For more detail, please see our colleagues’ in-depth note.

Also this week…

  • BVCA publishes further Covid-19 impact report. The British Private Equity and Venture Capital Association (BVCA) has published a fifth report on the impact of the on-going Covid-19 pandemic on the private equity and venture capital industry.
  • Companies House launches emergency filing service. Companies House has launched an on-line emergency filing service to allow customers to file paper forms for which there is no on-line equivalent. The service does not yet accept all paper forms and is limited to applications to correct or remove information from the register (RP02A, RP02B, RP03, RP06, RP07 and RPCH01).
  • ICSA publishes guidance on dividend resolutions. ICSA: The Chartered Governance Institute has published new guidance on withdrawing or amending a resolution at an annual general meeting (AGM) to approve a final dividend. The note covers the chair’s discretion to withdraw or amend the dividend resolution, how to exercise proxy votes where the dividend is being reduced and whether the proposed withdrawal or amendment needs to be notified to the market.
  • FCA warns banks on equity mandates. The Financial Conduct Authority (FCA) has published an open letter to the CEOs of banks warning them not to use their existing lending relationships to exert pressure on corporate clients to secure roles on equity mandates which they would not otherwise have won. The FCA has received “credible reports” of a small number of banks doing this, which may be in breach of FCA rules and Principles.

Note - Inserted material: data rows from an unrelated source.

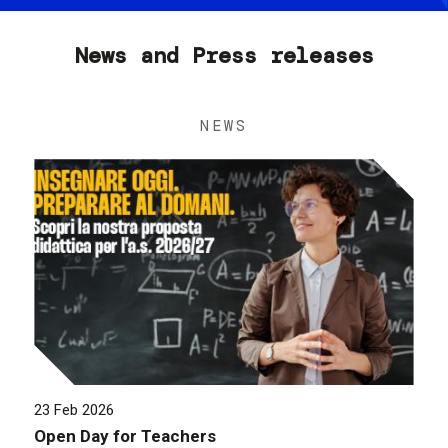
News and Press releases
NEWS
23 Feb 2026
Open Day for Teachers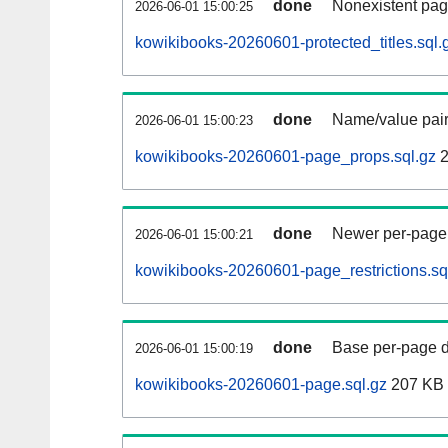
done
Nonexistent pag
2026-06-01 15:00:25
kowikibooks-20260601-protected_titles.sql.
done
Name/value pair
2026-06-01 15:00:23
kowikibooks-20260601-page_props.sql.gz
2
done
Newer per-page r
2026-06-01 15:00:21
kowikibooks-20260601-page_restrictions.sq
done
Base per-page data
2026-06-01 15:00:19
kowikibooks-20260601-page.sql.gz
207 KB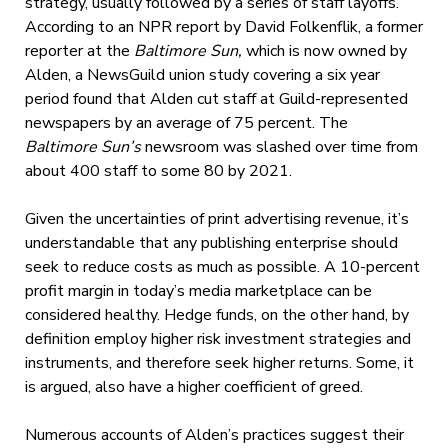
strategy, usually followed by a series of staff layoffs.
According to an NPR report by David Folkenflik, a former
reporter at the
Baltimore Sun,
which is now owned by
Alden, a NewsGuild union study covering a six year
period found that Alden cut staff at Guild-represented
newspapers by an average of 75 percent. The
Baltimore Sun’s
newsroom was slashed over time from
about 400 staff to some 80 by 2021.
Given the uncertainties of print advertising revenue, it’s
understandable that any publishing enterprise should
seek to reduce costs as much as possible. A 10-percent
profit margin in today’s media marketplace can be
considered healthy. Hedge funds, on the other hand, by
definition employ higher risk investment strategies and
instruments, and therefore seek higher returns. Some, it
is argued, also have a higher coefficient of greed.
Numerous accounts of Alden’s practices suggest their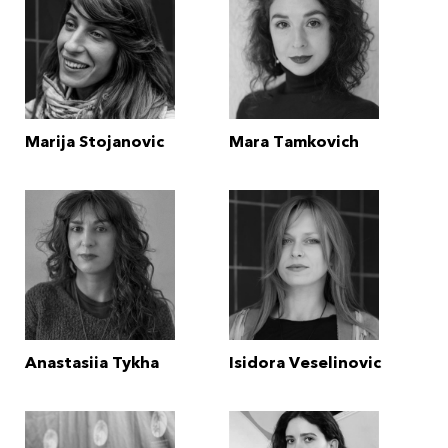
Marija Stojanovic
Mara Tamkovich
Anastasiia Tykha
Isidora Veselinovic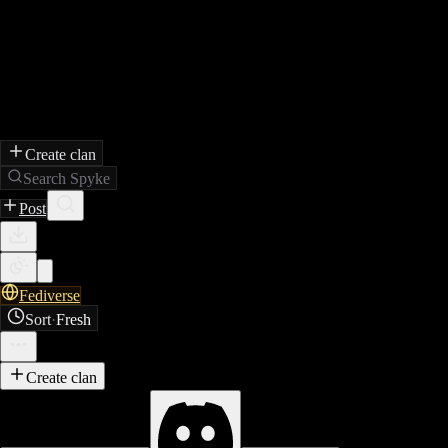
Create clan
Search Spyke
Post
Fediverse
Sort
·
Fresh
Create clan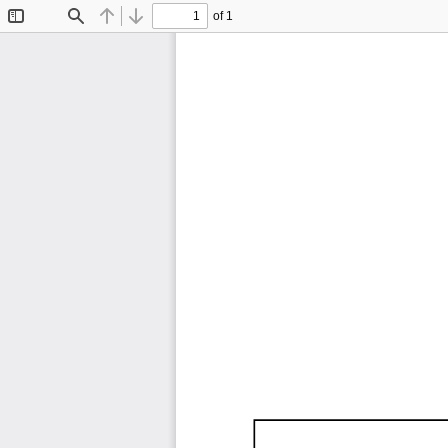
of 1
Toggle
Find
Previous
Next
Sidebar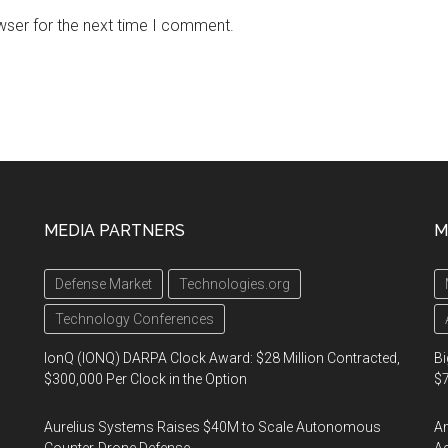
wser for the next time I comment.
MEDIA PARTNERS
M
Defense Market
Technologies.org
Technology Conferences
IonQ (IONQ) DARPA Clock Award: $28 Million Contracted,
Bi
$300,000 Per Clock in the Option
$7
Aurelius Systems Raises $40M to Scale Autonomous
Am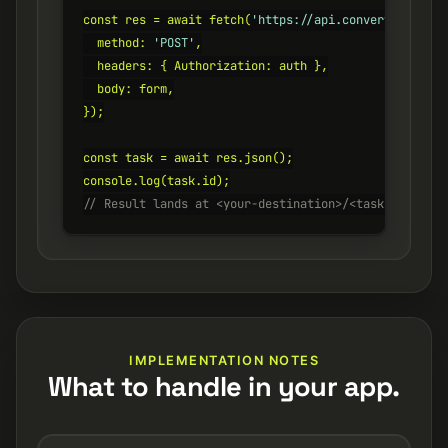
const res = await fetch(
'https://api.converterer.com
  method: 
'POST'
,

  headers: { Authorization: auth },

  body: form,

});

const task = await res.json();

// Result lands at <your-destination>/<task.id>.png
IMPLEMENTATION NOTES
What to handle in your app.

  • ICGN writes to boards on Covid-19 priorities. The International Corporate Governance Network (ICGN) has written an open letter to companies, regulators and stakeholders. The letter sets out governance priorities for executive management, board directors and investors to safeguard company sustainability during the on-going Covid-19 pandemic.
  • Covid-19 update for community interest companies (CICs). The Office of the Regulator of Community Interest Companies has published guidance on how the on-going Covid-19 pandemic may affect CICs, including in relation to filing documents and accounts.